Now I have to come clean here. When I say this, what I should have said is ideally, the predicate module does that. We'll come onto that as the at the end of my honesty moment. So the results that we got from this are, we applied this to a number of tasks which I called the relations game. Which were about determining whether certain propositions, certain properties, held between the various objects, relational properties between the various objects in a scene. And it did very well on this and outperformed the baselines, including the relation mask, and the [? multi-layer ?] attention, and so on.
So this is where the shortcomings come in. The truth is that the relations learned by the [? PrediNet ?] are usually not as crisp and interpretable as we would like. In typical deep learning fashion, the network would learn some cheating way of representing an object, which would smuggle in an encoding of the answer somewhere.
And then it would exploit that encoding of the answer at the final stage. And you'd be scratching your head to understand how it had managed to do this. Because the nice clean beautiful interpretation of the output, in terms of propositions, and relations, and objects, was often very obscure.
So the truth is that although it worked very well and outperformed the baselines, it didn't quite do what I wanted it to do. And so building networks that do, that produce properly interpretable, meaningful, and explicitly structured representations is still an outstanding problem, I think.
Just a quick mention of my ongoing work. So I'm very interested in this whole question of these curricula of tasks for acquiring common sense concepts.

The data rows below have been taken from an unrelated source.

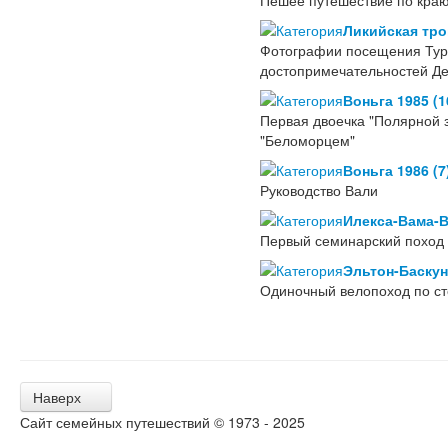
Пешее путешествие по кра
Ликийская троп
Фотографии посещения Турц
достопримечательностей Де
Воньга 1985 (1
Первая двоечка "Полярной з
"Беломорцем"
Воньга 1986 (7
Руководство Вали
Илекса-Вама-В
Первый семинарский поход 
Эльтон-Баскун
Одиночный велопоход по сте
Наверх
Сайт семейных путешествий © 1973 - 2025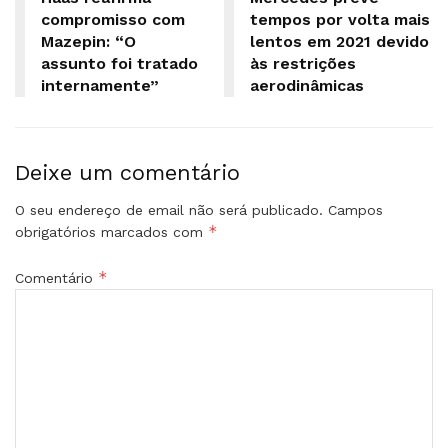
compromisso com
tempos por volta mais
Mazepin: “O
lentos em 2021 devido
assunto foi tratado
às restrições
internamente”
aerodinâmicas
Deixe um comentário
O seu endereço de email não será publicado.
Campos
*
obrigatórios marcados com
*
Comentário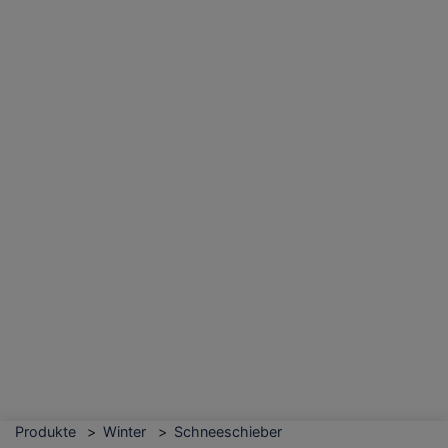
Produkte
Winter
Schneeschieber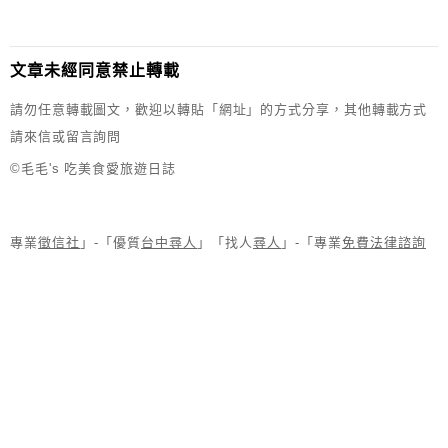
文章未經同意禁止轉載
請勿任意轉載圖文，歡迎以轉貼「網址」的方式分享，其他轉載方式
請來信或留言詢問
©毛毛's 吃美食愛旅遊日誌
專業
徵信社
」-「優質
台中尋人
」「找人
尋人
」-「專業
免費法律諮詢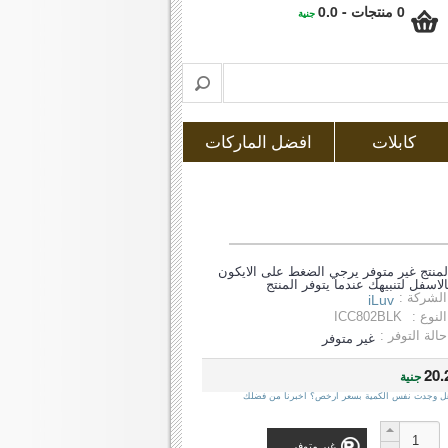
0 منتجات - 0.0
جنية
كابلات
افضل الماركات
لمنتج غير متوفر يرجي الضغط على الايكون
الاسفل لتنبيهك عندما يتوفر المنتج
الشركة :
iLuv
النوع :
ICC802BLK
حالة التوفر :
غير متوفر
20.
جنية
ل وجدت نفس الكمية بسعر ارخص؟ اخبرنا من فضلك
غير متوفر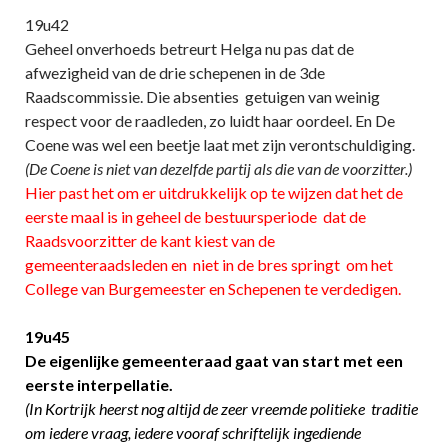
19u42
Geheel onverhoeds betreurt Helga nu pas dat de
afwezigheid van de drie schepenen in de 3de
Raadscommissie. Die absenties getuigen van weinig
respect voor de raadleden, zo luidt haar oordeel. En De
Coene was wel een beetje laat met zijn verontschuldiging.
(De Coene is niet van dezelfde partij als die van de voorzitter.)
Hier past het om er uitdrukkelijk op te wijzen dat het de
eerste maal is in geheel de bestuursperiode dat de
Raadsvoorzitter de kant kiest van de
gemeenteraadsleden en niet in de bres springt om het
College van Burgemeester en Schepenen te verdedigen.
19u45
De eigenlijke gemeenteraad gaat van start met een
eerste interpellatie.
(In Kortrijk heerst nog altijd de zeer vreemde politieke traditie
om iedere vraag, iedere vooraf schriftelijk ingediende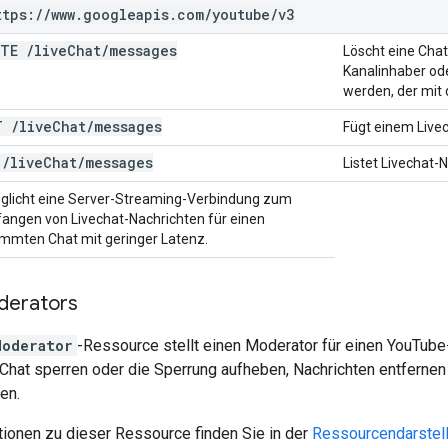
ttps:
/
/
www
.
googleapis
.
com
/
youtube
/
v3
ETE
/
live
Chat
/
messages
Löscht eine Cha
Kanalinhaber ode
werden, der mit 
T
/
live
Chat
/
messages
Fügt einem Livec
T
/
live
Chat
/
messages
Listet Livechat-
glicht eine Server-Streaming-Verbindung zum
angen von Livechat-Nachrichten für einen
immten Chat mit geringer Latenz.
derators
Moderator
-Ressource stellt einen Moderator für einen YouTube
Chat sperren oder die Sperrung aufheben, Nachrichten entfernen
en.
tionen zu dieser Ressource finden Sie in der
Ressourcendarstel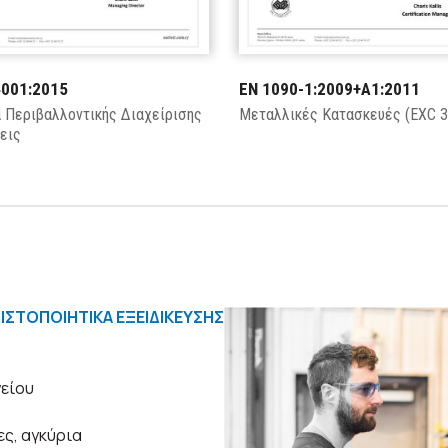
4001:2015
EN 1090-1:2009+A1:2011
 Περιβαλλοντικής Διαχείρισης
Μεταλλικές Κατασκευές (EXC 3
εις
ΙΣΤΟΠΟΙΗΤΙΚΑ ΕΞΕΙΔΙΚΕΥΣΗΣ
είου
ες, αγκύρια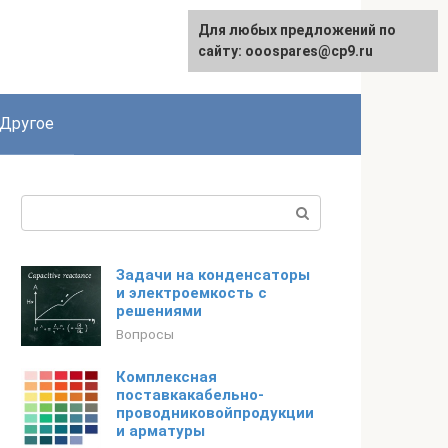
Для любых предложений по
English
сайту: ooospares@cp9.ru
Другое
Поиск:
Задачи на конденсаторы
и электроемкость с
решениями
Вопросы
Комплексная
поставкакабельно-
проводниковойпродукции
и арматуры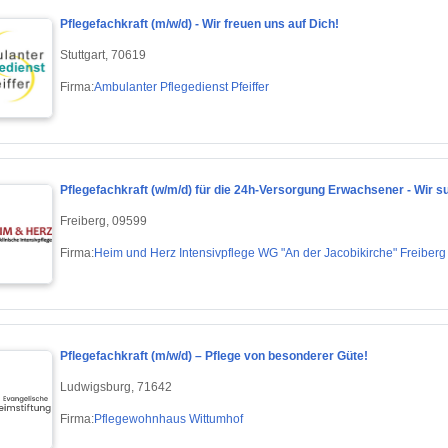
Pflegefachkraft (m/w/d) - Wir freuen uns auf Dich!
Stuttgart, 70619
Firma:
Ambulanter Pflegedienst Pfeiffer
Pflegefachkraft (w/m/d) für die 24h-Versorgung Erwachsener - Wir s
Freiberg, 09599
Firma:
Heim und Herz Intensivpflege WG "An der Jacobikirche" Freiberg
Pflegefachkraft (m/w/d) – Pflege von besonderer Güte!
Ludwigsburg, 71642
Firma:
Pflegewohnhaus Wittumhof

And that's work I'm doing with Ben Beyret. I'm very interested also in these object-centric agent architectures, and Toni Creswell at DeepMind is working on that. And I'm also interested in architectures for continual learning, to have the modularity that I was talking about earlier. And Christos Kaplanis is working on that with me at DeepMind.
So thank you very much. I'll leave you with some required reading, which I'm embarrassed to say is all my own papers. But you can look up all those many other bits of work that I mentioned, by going back through the recording. So thank you very much indeed.